New Delhi: The Food Safety and Standards Authority of India has asked the Karnataka Milk Federation to prominently label curd as ‘dahi,’ the Hindi word for it, and use the Kannada equivalent ‘mosaru‘ in brackets on packaging, The Hindu has reported.

This update constitutes another chapter in an ongoing war between the southern states and the Bharatiya Janata Party-led Union government which has been eager to push Hindi as a national language.

The FSSAI has sent a similar note to the Tamil Nadu Co-operative Milk Producers Federation, whom it has asked to display ‘tayir‘, the Tamil equivalent of curd in brackets, beside the more prominent ‘dahi’.

These notes from the FSSAI have come after milk federations of these two southern states, along with Kerala, had requested that they be allowed to use local nomenclature in curd packets.

The letter received by the Karnataka Milk Federation is signed by FSSAI’s Joint Director (Science and Standard). It says:

“Dahi can be labelled as per the following examples. Dahi (Curd), Dahi (Mosaru), Dahi (Zaamut daud), Dahi (Tayir), Dahi (Perugu) or Dahi (Tair) etc., based on the regional nomenclature used in different states for Dahi.”

Narasimhamurthy, the president of Bengaluru Milk Union Limited, told Hindu that the federation is likely to seek a review of the decision. Several groups have already met authorities of the Karnataka Milk Federation and requested that the packets carry local words for curd more prominently.

Last year, Tamil Nadu chief minister M.K. Stalin – after certain recommendations had been made by the Committee of Parliament on Official Language headed by Union home minister Amit Shah – wrote to Prime Minister Narendra Modi to raise his objections against what he called the Union government’s attempts to “impose Hindi by all possible avenues” in the country.
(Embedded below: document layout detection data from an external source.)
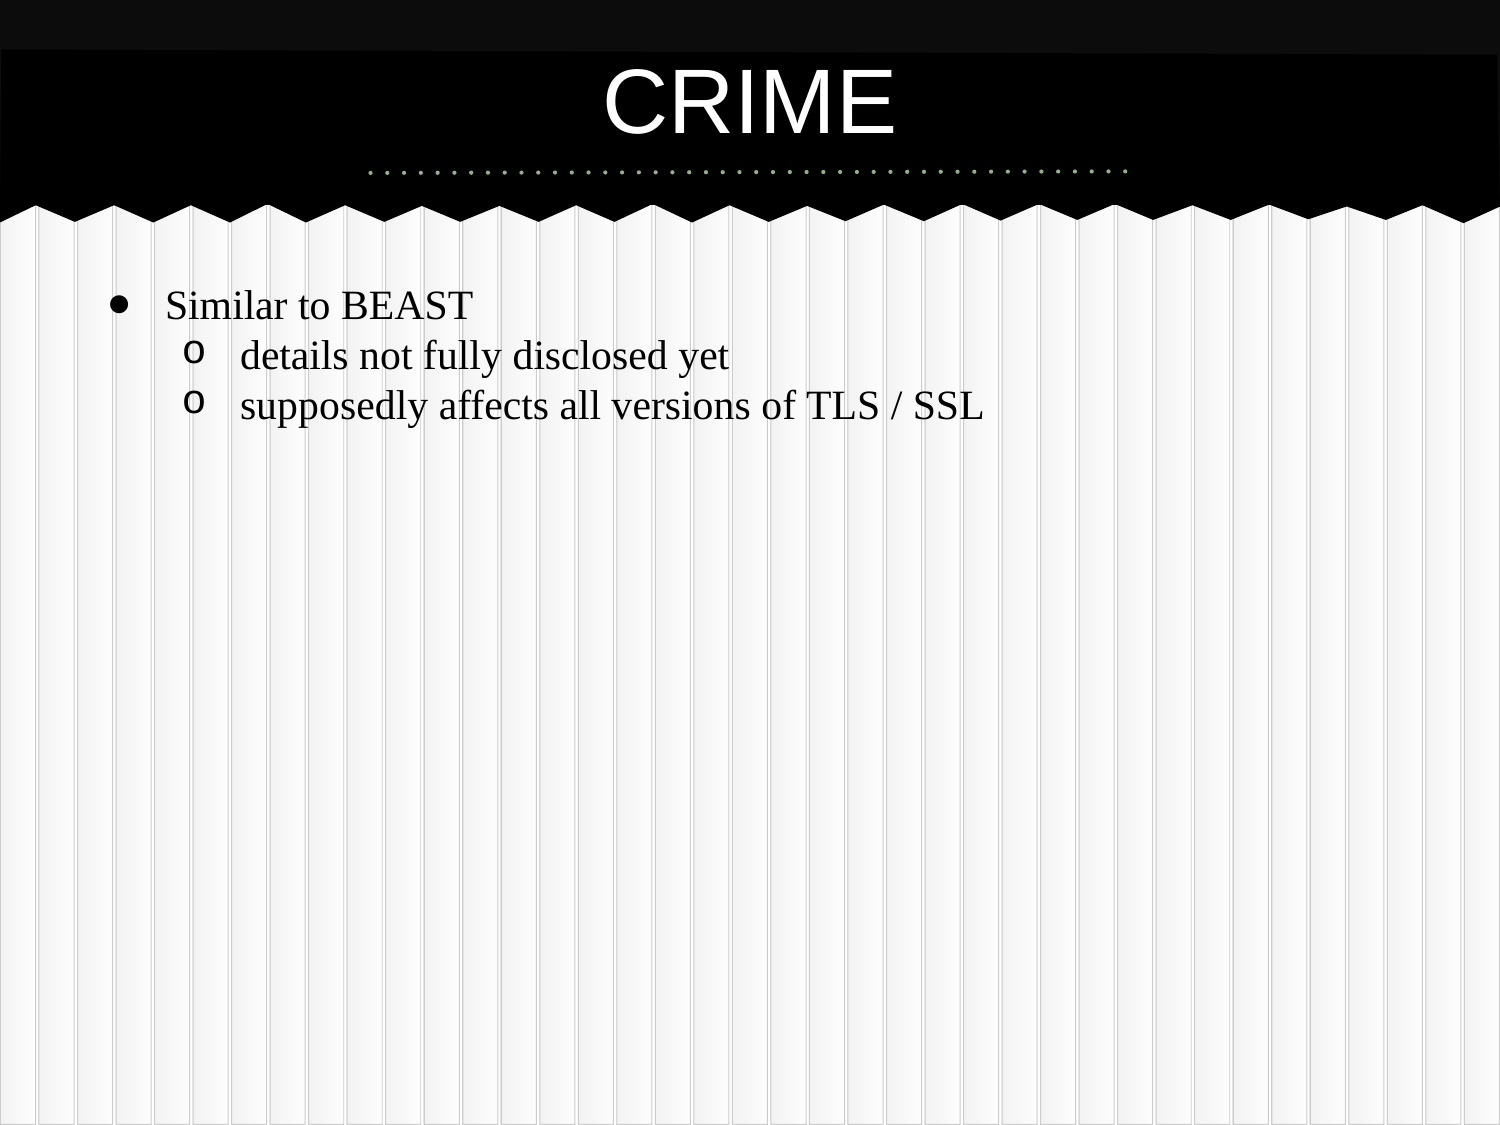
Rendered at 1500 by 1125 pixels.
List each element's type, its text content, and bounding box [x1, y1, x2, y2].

title CRIME [75, 2, 1425, 191]
list Similar to BEAST details not fully disclosed yet supposedly affects all versions of TLS / SSL [75, 262, 1425, 1057]
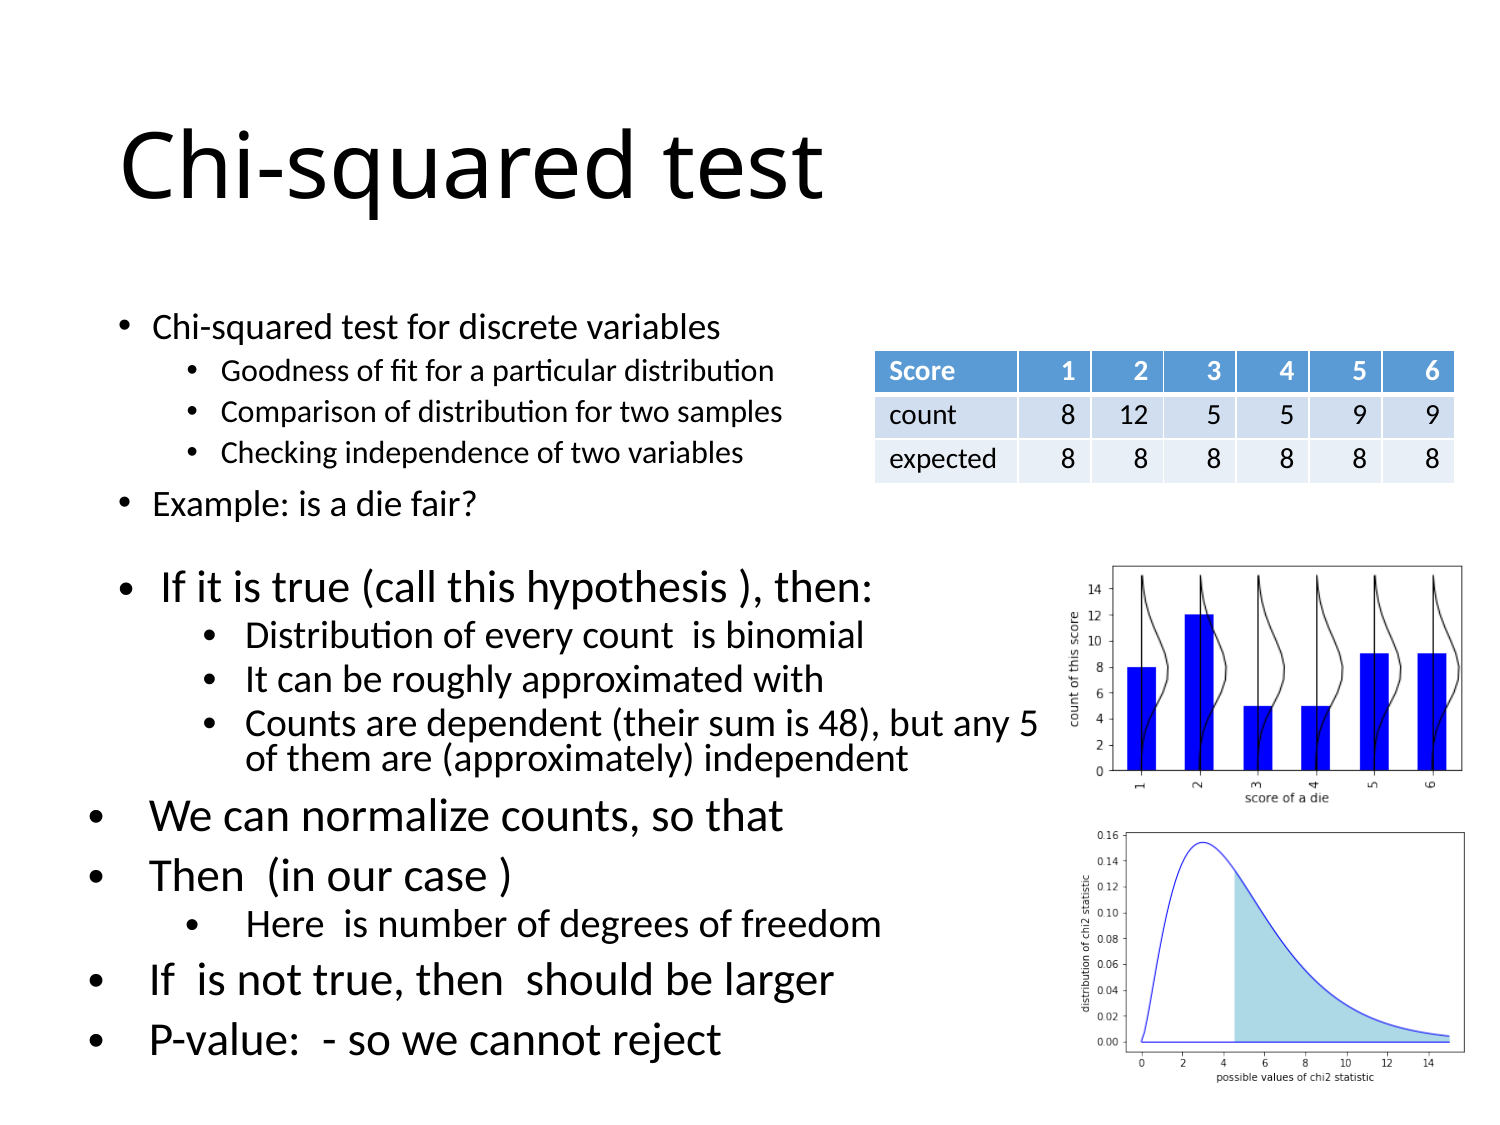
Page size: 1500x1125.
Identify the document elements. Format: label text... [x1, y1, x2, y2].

table_cell 5 [1164, 397, 1235, 438]
table_cell 8 [1310, 440, 1381, 483]
table_cell 8 [1092, 440, 1163, 483]
table_cell 12 [1092, 397, 1163, 438]
table_cell 8 [1019, 440, 1090, 483]
picture [1061, 553, 1474, 814]
picture [1075, 822, 1474, 1090]
table_header 6 [1383, 351, 1454, 392]
table_cell 8 [1019, 397, 1090, 438]
table_cell 9 [1310, 397, 1381, 438]
table_cell 8 [1237, 440, 1308, 483]
table_header 3 [1164, 351, 1235, 392]
table_cell count [875, 397, 1017, 438]
table_header 1 [1019, 351, 1090, 392]
table_header 4 [1237, 351, 1308, 392]
title Chi-squared test [103, 59, 1397, 278]
table_header 5 [1310, 351, 1381, 392]
table_cell 5 [1237, 397, 1308, 438]
table_cell expected [875, 440, 1017, 483]
table_cell 8 [1383, 440, 1454, 483]
table_header Score [875, 351, 1017, 392]
table_cell 8 [1164, 440, 1235, 483]
table_header 2 [1092, 351, 1163, 392]
table_cell 9 [1383, 397, 1454, 438]
list Chi-squared test for discrete variables Goodness of fit for a particular distribution Comparison of distribution for two samples Checking independence of two variables Example: is a die fair? [103, 299, 976, 539]
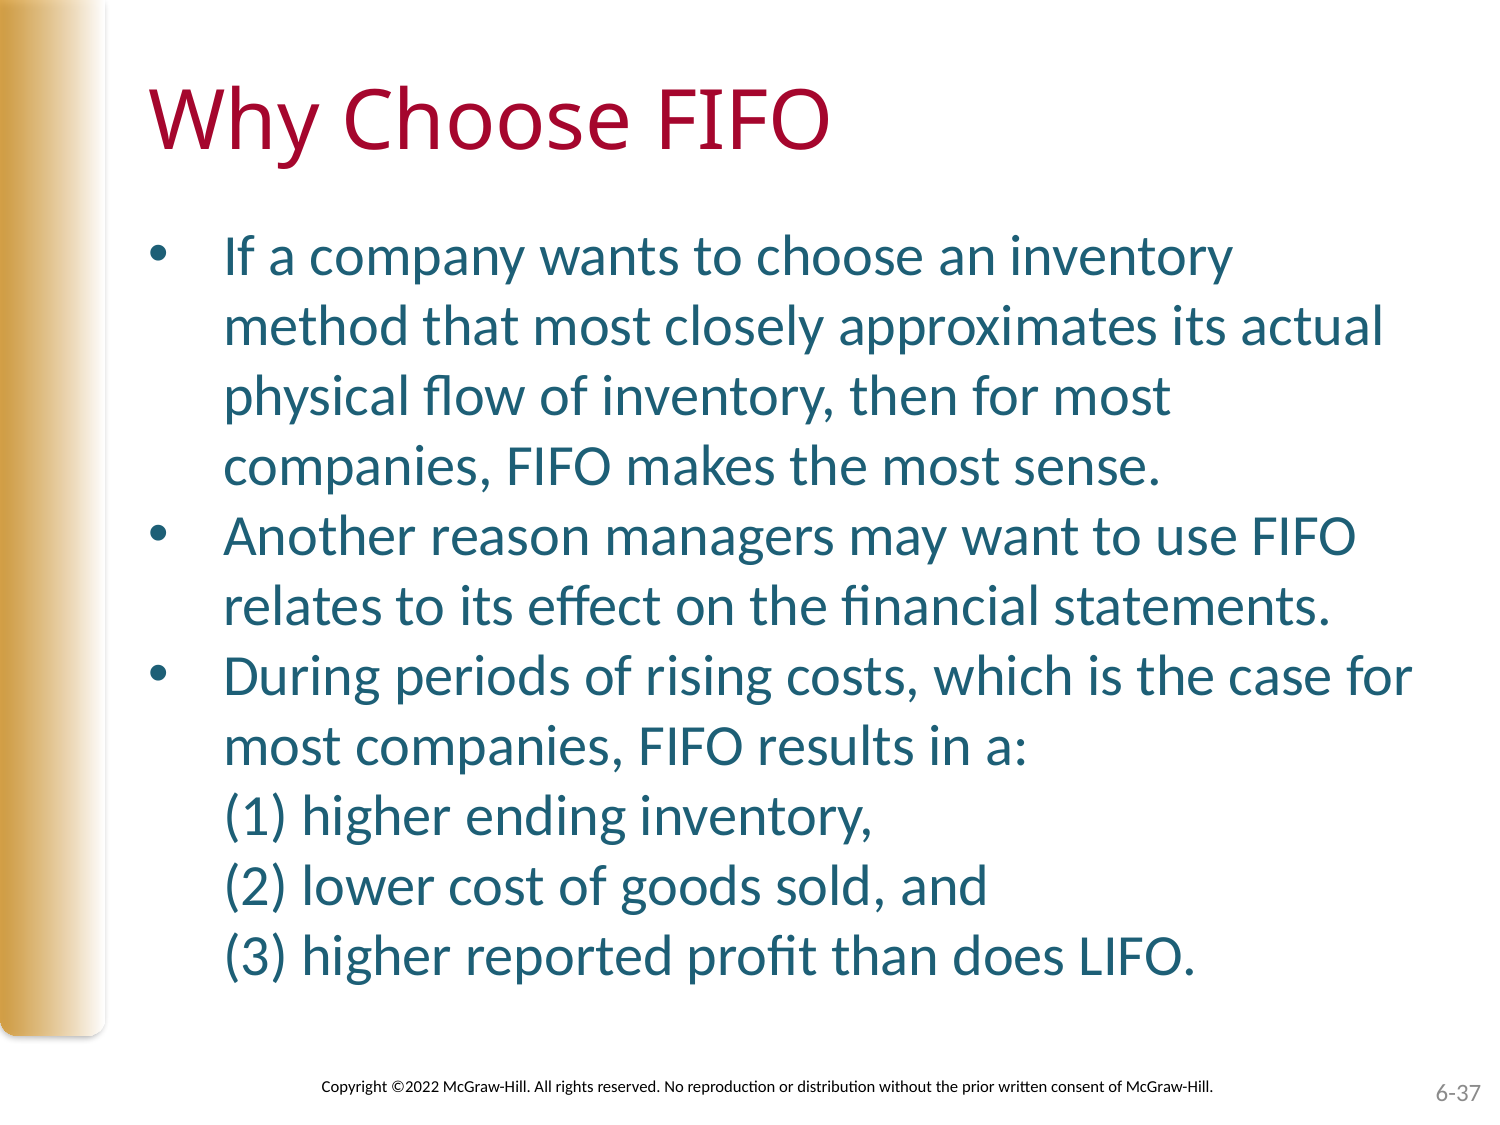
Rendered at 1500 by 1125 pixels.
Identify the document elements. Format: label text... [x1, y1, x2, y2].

title Why Choose FIFO [133, 70, 1439, 166]
text_box If a company wants to choose an inventory method that most closely approximates its actual physical flow of inventory, then for most companies, FIFO makes the most sense. Another reason managers may want to use FIFO relates to its effect on the financial statements. During periods of rising costs, which is the case for most companies, FIFO results in a: (1) higher ending inventory, (2) lower cost of goods sold, and (3) higher reported profit than does LIFO. [133, 210, 1439, 995]
footer Copyright ©2022 McGraw-Hill. All rights reserved. No reproduction or distribution without the prior written consent of McGraw-Hill. [233, 1055, 1307, 1116]
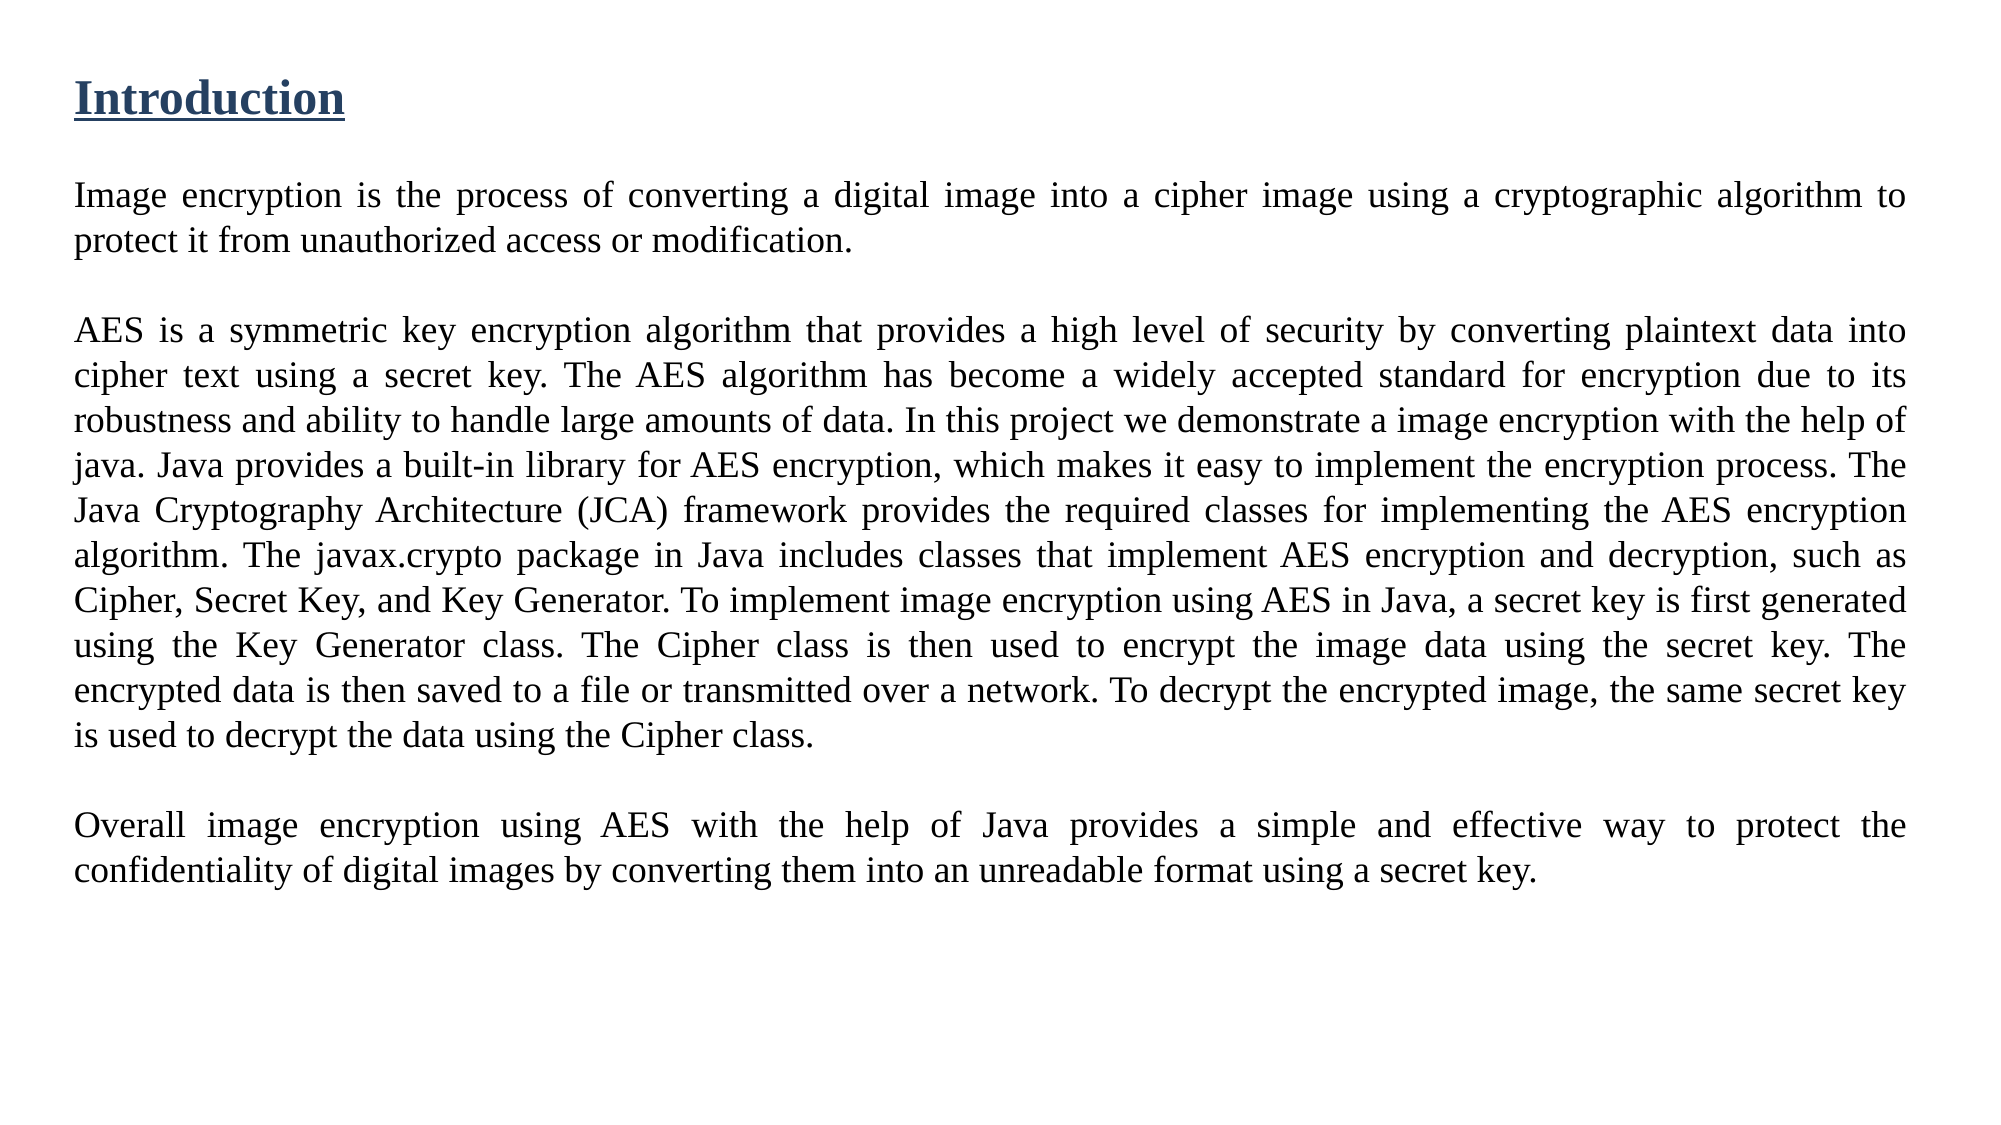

The Shah-led committee held that the medium of instruction in all technical or non-technical educational institutions should mandatorily be Hindi and other local languages.

Stalin called the move “impractical” and “divisive”, adding that it would put people from non-Hindi speaking states at a disadvantage and “jeopardise the spirit” of Union-state relations.

Kerala chief minister Pinarayi Vijayan had also written to the prime minister noting his exception to the Shah-led panel’s recommendations.

Earlier last year, Shah had suggested that people from various states should communicate with each other in Hindi and not English.

Many opposition politicians and experts have criticised the idea of equating learning Hindi with nationalism considering that huge swathes of India’s population do not speak the language.